Build thread: Irish bouzouki 2

In the picture below you can see the back for this instrument – its a lamination of wenge, cedar and mahogany. The back is laminated in a vacuum press in an arch and is so strong it doesn’t need bracing.

Why do I do this? Well, a few years back I learned that the instruments I’d been making had what we call a “dead” back. In that, the back acted as an amplifier rather than as a tonal contributor. And there are several ways to make a “dead” back. Now, “dead” is a good thing if you’re making instruments and you want to make instruments with strong projection. And because I make instruments for players rather than collectors, that’s what I want.

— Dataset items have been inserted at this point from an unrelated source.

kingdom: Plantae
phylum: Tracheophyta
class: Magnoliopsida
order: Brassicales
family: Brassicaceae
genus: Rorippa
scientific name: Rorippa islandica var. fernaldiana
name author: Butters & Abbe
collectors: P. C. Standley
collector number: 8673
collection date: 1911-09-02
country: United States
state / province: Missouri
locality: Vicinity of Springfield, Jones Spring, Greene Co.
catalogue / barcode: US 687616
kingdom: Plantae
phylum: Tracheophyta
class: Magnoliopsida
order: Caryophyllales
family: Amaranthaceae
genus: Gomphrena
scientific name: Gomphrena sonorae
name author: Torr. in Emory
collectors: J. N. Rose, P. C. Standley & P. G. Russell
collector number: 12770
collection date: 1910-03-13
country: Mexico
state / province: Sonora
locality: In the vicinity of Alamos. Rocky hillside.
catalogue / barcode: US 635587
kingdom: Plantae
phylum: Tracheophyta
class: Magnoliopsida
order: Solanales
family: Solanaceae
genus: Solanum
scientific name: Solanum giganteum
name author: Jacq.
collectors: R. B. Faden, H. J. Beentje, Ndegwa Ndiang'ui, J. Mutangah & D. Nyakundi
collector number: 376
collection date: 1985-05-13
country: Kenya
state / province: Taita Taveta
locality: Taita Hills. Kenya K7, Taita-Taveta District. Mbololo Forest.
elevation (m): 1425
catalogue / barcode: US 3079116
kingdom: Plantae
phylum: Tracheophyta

With a Sobell, the back arching is what does the trick. Here, the back has the same arching, but the act of laminating increases both the mass and stiffness. Its a triple whammy. Belt, braces, and an extra belt just in case.

But how I came about this method was by accident – sometimes when you send backs with a drum sander (the tool we use to thickness a back) they get stuck. Sometimes just for a couple of seconds. But that can be enough to sand a trough into the back. To get rid of it, you have to sand the whole back down to that thickness. And this is what happened to a really nice Indian rosewood back – This was for one of the last guitars I made in Leipzig. The back ended up at only 1mm thick rather than around 2.2mm-2.5mm.  Too thin to be of use. But it was so lovely to look at, I had to find a way to use it.  And I already knew that my instrument backs were “dead.”

So I laminated the back to a rejected spruce soundboard and lined it with a really nice flame maple veneer. Between the layers, I used Japanese washi paper for strength. It ended up thicker than a regular back, heavier and stiffer. An amplifier.

It became the back of this guitar:

Since then I’ve experimented with different ways of making backs – my cheaper Session King work still has a heavily curved, braced, solid back. They’re still a “dead” back. But most of my prettier, more expensive work has some variation on a laminated curved or arched back.